Siamo insomma di fronte a quel genere di avventura da percorrere come se si attraversasse un lungo corridoio virtuale che andava di moda prima che gli open world prendessero piede. Anche l’AI nemica è d’antan: il gioco permette diversi approcci, premiando quelli stealth (ottimo il sistema di coperture), ma i nemici non regalano mai soddisfazioni, anzi, è davvero facile coglierli in fallo.

L’assenza di un open world o comunque di ambientazioni animate e di una AI adattiva, che sappia mutare al variare delle nostre strategie, riducono inevitabilmente la rigiocabilità. Mafia Terra Madre dà il meglio di sé in ‘prima visione’, riuscendo a calarci in uno spaccato storico duro, brutale, ma al contempo ammaliante e avvolgente in cui o si uccide o si viene uccisi. Tutto questo presentando anche diversi comprimari ben caratterizzati e altrettanto sagacemente delineati.

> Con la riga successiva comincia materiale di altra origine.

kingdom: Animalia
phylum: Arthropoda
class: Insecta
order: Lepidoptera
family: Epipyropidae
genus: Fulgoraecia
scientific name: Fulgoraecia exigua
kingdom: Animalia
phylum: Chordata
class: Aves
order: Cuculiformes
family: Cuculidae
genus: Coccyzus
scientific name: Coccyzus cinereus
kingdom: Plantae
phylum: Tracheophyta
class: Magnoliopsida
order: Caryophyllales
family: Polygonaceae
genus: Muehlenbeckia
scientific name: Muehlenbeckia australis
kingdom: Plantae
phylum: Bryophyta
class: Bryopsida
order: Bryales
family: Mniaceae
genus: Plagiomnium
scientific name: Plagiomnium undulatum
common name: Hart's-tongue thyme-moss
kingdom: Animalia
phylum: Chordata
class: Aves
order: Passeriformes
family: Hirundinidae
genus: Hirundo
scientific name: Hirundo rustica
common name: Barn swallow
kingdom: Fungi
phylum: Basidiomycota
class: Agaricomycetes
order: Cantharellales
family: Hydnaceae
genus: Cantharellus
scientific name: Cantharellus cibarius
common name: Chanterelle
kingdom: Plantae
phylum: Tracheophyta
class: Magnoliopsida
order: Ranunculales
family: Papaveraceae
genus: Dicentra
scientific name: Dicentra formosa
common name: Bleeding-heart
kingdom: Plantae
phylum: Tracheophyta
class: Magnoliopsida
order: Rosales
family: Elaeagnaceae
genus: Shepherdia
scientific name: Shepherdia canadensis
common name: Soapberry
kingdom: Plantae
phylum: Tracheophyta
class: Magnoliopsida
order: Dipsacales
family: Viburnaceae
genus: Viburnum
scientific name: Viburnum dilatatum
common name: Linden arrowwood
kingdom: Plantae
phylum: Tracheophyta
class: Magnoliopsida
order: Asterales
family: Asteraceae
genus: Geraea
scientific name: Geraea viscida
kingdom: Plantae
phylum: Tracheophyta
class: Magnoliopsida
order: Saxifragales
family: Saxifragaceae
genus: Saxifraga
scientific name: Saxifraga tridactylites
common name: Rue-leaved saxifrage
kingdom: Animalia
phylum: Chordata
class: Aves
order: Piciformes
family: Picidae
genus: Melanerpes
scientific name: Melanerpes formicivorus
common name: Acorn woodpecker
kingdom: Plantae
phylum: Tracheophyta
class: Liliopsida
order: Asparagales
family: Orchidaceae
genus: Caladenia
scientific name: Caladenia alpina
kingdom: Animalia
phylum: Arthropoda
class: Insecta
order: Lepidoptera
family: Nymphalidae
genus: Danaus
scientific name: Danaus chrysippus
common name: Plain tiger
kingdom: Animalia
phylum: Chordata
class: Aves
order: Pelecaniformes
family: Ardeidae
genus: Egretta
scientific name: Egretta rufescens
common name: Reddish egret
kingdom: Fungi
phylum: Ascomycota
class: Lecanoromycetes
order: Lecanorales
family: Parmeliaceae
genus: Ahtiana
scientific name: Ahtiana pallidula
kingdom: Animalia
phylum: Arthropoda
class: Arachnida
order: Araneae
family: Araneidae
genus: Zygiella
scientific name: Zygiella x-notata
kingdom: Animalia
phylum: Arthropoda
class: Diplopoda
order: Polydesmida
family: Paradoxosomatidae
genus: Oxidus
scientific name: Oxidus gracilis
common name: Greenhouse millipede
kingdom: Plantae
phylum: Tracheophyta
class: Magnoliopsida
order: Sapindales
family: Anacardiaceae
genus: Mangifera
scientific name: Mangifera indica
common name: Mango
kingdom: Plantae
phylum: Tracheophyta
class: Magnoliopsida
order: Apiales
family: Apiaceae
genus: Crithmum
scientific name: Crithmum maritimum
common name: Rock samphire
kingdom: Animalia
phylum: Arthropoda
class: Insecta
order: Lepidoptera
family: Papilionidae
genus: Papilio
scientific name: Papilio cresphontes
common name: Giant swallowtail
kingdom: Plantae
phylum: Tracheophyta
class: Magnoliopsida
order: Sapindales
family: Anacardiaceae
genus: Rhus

Sparatorie e combattimenti all’arma bianca (per di più coi coltelli) sono riprodotti in modo marcatamente action: il nostro consiglio è di giocare al livello di difficoltà massimo per evitare che il nostro alter ego sopravviva a un numero spropositato di colpi di lupara.
“Mafia Terra Madre non sarà molto rigiocabile ma dà il meglio di sé in ‘prima visione’, riuscendo a calarci in uno spaccato storico duro, brutale, ma al contempo ammaliante e avvolgente in cui o si uccide o si viene uccisi”
Residuali ma comunque soddisfacenti le sessioni a bordo dei veicoli di inizio Novecento: anche in questo caso, impostando l’opzione simulativa, li sentirete persino arrancare quando il terreno si fa sconnesso (praticamente ovunque) e in salita.

Non siamo, sul fronte dei controlli, ai particolari profusi nel Mafia originale ma comunque è forte l’impressione di essere alla guida di poltrone che poggiano su ruote piccolissime e che potrebbero capottare alla prima curva. Di contro le sequenze a cavallo regalano una minor soddisfazione risultando prettamente arcade.

Applausi a scena aperta, invece, per gli scenari: il colpo d’occhio è notevole con paesaggi da cartolina che rendono davvero indimenticabili inseguimenti, rapine e sparatorie. In pochi chilometri quadrati virtuali è sintetizzata l’intera Trinacria, con le sue meraviglie naturali e architettoniche.
Insomma, c’è tutto e forse pure qualcosina in più. Manca ovviamente quella cura nei dettagli che caratterizzò il capostipite per merito degli sviluppatori dell’epoca (che hanno appena ultimato l’ottimo Kingdom Come Deliverance II) ma al netto delle lamentele di vecchi mugugnoni forse eccessivamente affezionati al titolo del 2002, Mafia Terra Madre è un’ottima avventura in terza persona. Con le sue luci, ma anche con diverse ombre. Come la Sicilia che 2K e Hangar 13 (con la “complicità connivente” di una startup italiana) hanno voluto trasportare su piccolo schermo.